**WHAT TO PRODUCE**: Please rewrite everything from the line that contains "[373, 262, 388, 277] [4, 247, 497, 398]" down to the end of the material, replacing "[3, 129, 496, 276]" with "[3, 130, 496, 276]" and leaving everything else unchanged.

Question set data
------------
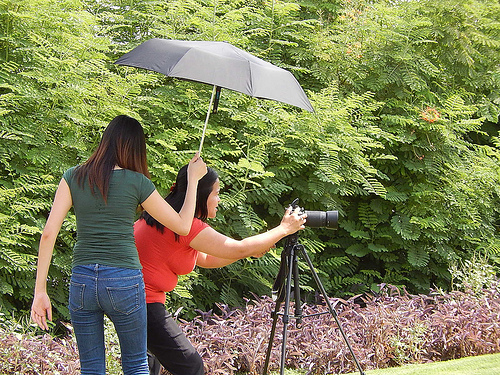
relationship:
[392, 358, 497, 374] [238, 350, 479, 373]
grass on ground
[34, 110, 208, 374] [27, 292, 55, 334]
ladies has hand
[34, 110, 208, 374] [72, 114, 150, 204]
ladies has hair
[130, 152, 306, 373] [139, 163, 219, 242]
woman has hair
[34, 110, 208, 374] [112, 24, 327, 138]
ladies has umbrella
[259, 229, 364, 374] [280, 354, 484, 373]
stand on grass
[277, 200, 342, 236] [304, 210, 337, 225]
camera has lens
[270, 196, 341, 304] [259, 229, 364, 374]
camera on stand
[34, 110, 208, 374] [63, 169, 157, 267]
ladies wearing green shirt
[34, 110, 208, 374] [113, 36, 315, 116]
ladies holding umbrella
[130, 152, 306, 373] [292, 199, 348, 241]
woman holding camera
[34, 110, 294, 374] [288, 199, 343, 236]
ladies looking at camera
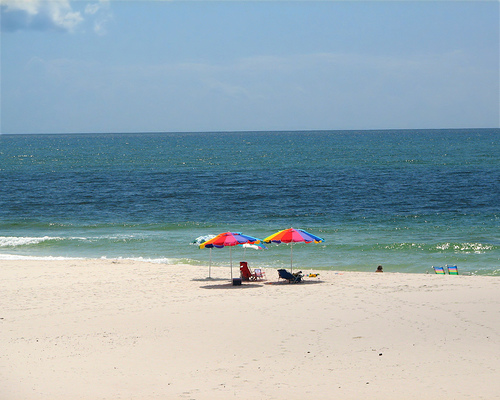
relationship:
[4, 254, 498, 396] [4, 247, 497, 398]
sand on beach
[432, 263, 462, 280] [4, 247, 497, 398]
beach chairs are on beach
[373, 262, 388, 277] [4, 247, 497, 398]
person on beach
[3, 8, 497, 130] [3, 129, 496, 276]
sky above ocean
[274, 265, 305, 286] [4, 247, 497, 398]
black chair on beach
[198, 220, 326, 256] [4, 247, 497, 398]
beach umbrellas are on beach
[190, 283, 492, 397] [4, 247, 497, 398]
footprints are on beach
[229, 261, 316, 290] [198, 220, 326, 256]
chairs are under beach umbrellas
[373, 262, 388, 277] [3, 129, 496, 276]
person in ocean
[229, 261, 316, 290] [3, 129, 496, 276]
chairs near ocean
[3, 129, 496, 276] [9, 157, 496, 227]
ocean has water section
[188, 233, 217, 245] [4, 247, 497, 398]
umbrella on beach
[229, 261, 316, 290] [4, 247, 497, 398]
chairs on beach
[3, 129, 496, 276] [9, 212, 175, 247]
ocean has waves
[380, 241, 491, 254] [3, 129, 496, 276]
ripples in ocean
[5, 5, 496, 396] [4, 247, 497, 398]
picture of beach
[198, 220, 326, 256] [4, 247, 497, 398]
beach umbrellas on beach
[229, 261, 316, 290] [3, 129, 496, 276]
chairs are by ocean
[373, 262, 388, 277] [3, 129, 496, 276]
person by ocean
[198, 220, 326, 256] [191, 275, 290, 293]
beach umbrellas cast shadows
------------
**SOLUTION BELOW**:
[373, 262, 388, 277] [4, 247, 497, 398]
person on beach
[3, 8, 497, 130] [3, 130, 496, 276]
sky above ocean
[274, 265, 305, 286] [4, 247, 497, 398]
black chair on beach
[198, 220, 326, 256] [4, 247, 497, 398]
beach umbrellas are on beach
[190, 283, 492, 397] [4, 247, 497, 398]
footprints are on beach
[229, 261, 316, 290] [198, 220, 326, 256]
chairs are under beach umbrellas
[373, 262, 388, 277] [3, 130, 496, 276]
person in ocean
[229, 261, 316, 290] [3, 130, 496, 276]
chairs near ocean
[3, 130, 496, 276] [9, 157, 496, 227]
ocean has water section
[188, 233, 217, 245] [4, 247, 497, 398]
umbrella on beach
[229, 261, 316, 290] [4, 247, 497, 398]
chairs on beach
[3, 130, 496, 276] [9, 212, 175, 247]
ocean has waves
[380, 241, 491, 254] [3, 130, 496, 276]
ripples in ocean
[5, 5, 496, 396] [4, 247, 497, 398]
picture of beach
[198, 220, 326, 256] [4, 247, 497, 398]
beach umbrellas on beach
[229, 261, 316, 290] [3, 130, 496, 276]
chairs are by ocean
[373, 262, 388, 277] [3, 130, 496, 276]
person by ocean
[198, 220, 326, 256] [191, 275, 290, 293]
beach umbrellas cast shadows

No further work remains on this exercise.